Saved entries

○ ○ ○ ○ ○ ○ ○

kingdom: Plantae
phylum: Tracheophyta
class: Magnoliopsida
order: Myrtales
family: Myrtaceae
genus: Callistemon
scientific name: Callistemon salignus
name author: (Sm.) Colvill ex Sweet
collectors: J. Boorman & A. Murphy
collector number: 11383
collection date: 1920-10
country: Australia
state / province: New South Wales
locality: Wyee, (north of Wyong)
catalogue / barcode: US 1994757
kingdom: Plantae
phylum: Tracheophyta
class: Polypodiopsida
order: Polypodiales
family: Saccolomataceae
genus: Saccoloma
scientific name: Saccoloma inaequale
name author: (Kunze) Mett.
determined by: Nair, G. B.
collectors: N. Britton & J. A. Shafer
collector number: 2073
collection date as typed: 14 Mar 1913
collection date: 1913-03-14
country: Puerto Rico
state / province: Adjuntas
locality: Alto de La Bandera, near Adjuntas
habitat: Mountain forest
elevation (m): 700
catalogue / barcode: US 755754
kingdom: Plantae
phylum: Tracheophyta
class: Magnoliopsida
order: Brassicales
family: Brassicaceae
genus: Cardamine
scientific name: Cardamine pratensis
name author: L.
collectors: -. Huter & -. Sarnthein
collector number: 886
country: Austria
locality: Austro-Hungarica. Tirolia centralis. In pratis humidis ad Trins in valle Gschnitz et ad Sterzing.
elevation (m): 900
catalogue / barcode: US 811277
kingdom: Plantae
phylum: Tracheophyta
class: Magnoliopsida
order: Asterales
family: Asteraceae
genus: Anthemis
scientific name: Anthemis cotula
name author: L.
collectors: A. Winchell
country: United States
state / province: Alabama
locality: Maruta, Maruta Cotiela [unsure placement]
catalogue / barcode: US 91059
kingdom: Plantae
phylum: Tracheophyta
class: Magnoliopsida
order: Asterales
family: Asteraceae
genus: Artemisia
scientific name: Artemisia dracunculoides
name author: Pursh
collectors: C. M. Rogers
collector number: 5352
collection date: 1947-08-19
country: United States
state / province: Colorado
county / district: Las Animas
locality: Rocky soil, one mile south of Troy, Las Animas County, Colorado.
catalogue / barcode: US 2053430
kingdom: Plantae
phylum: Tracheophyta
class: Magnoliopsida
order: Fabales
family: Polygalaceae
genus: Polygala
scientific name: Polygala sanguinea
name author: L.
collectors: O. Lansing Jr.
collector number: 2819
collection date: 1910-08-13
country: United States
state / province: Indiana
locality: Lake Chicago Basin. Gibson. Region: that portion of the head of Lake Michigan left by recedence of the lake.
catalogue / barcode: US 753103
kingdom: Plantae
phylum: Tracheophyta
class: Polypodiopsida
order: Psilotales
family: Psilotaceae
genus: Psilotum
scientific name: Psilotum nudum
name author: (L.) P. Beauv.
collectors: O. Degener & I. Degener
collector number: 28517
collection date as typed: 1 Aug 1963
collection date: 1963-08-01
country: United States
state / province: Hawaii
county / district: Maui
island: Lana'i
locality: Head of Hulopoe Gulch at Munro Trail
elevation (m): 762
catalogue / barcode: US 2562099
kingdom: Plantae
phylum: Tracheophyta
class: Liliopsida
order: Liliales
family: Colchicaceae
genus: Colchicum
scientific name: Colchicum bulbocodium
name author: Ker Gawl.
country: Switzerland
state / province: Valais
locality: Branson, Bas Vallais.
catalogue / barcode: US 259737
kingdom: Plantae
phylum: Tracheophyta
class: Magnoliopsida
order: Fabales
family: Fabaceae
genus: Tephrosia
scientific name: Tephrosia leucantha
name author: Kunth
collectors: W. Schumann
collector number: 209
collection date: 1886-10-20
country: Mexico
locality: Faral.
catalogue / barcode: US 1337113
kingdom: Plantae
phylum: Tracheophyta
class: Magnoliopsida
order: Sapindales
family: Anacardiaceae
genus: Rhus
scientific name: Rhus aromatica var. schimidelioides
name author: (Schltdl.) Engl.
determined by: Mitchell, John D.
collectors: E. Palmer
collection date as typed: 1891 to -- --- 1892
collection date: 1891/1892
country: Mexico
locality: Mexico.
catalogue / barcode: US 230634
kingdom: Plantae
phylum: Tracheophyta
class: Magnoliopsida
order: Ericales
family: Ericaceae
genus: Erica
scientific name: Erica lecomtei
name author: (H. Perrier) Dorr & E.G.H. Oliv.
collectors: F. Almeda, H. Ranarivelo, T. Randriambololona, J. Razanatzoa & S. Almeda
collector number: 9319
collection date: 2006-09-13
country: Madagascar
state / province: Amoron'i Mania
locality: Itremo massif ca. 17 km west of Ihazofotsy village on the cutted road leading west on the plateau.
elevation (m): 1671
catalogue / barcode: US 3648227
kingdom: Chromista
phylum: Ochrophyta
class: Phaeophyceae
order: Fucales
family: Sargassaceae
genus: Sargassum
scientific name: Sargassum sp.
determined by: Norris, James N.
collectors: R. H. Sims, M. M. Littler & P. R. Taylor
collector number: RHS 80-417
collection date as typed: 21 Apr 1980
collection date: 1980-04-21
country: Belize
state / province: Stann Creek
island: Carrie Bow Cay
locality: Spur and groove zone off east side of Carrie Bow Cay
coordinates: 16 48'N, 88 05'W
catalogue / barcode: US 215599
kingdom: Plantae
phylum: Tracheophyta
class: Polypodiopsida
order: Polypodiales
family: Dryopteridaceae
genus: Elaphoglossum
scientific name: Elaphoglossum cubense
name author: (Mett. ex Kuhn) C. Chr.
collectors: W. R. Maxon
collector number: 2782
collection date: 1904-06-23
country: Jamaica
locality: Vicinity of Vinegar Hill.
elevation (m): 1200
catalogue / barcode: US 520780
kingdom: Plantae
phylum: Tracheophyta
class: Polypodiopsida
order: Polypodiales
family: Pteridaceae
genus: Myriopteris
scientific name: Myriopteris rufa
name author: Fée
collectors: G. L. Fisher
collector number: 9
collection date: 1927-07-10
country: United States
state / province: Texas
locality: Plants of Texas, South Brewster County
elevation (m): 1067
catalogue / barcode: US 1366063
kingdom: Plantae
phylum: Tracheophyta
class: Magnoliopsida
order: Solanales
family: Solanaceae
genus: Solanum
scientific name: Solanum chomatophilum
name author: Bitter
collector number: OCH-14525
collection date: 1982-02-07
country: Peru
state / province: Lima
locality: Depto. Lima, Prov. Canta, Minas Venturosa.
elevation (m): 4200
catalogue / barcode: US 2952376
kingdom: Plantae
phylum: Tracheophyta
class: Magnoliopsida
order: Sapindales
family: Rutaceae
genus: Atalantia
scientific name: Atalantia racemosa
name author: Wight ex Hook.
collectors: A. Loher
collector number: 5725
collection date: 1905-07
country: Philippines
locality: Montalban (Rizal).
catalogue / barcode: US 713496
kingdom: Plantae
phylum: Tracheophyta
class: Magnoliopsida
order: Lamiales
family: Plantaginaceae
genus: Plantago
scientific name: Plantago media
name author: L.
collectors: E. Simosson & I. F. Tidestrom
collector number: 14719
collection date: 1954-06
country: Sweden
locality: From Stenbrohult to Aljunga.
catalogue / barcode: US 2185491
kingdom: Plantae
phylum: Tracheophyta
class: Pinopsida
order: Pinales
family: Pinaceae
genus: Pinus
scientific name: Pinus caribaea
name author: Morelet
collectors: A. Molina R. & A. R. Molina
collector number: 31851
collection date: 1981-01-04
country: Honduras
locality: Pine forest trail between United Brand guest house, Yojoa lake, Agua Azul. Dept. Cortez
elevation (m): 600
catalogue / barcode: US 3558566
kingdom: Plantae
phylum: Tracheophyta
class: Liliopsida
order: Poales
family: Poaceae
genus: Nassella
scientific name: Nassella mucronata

○ ○ ○ ○ ○ ○ ○

# [TASK REQUIREMENTS]
Convert the part of the listing that opens with the line containing "collectors: A. Molina R. & A. R. Molina" and runs through the end of the listing into a two-column CSV headed field and value. Give one row per line, with the field name and its entry each in its own quoted field and any line breaks replaced by spaces.

# [CORRECT ANSWER]
field,value
"collectors:","A. Molina R. & A. R. Molina"
"collector number:","31851"
"collection date:","1981-01-04"
"country:","Honduras"
"locality:","Pine forest trail between United Brand guest house, Yojoa lake, Agua Azul. Dept. Cortez"
"elevation (m):","600"
"catalogue / barcode:","US 3558566"
"kingdom:","Plantae"
"phylum:","Tracheophyta"
"class:","Liliopsida"
"order:","Poales"
"family:","Poaceae"
"genus:","Nassella"
"scientific name:","Nassella mucronata"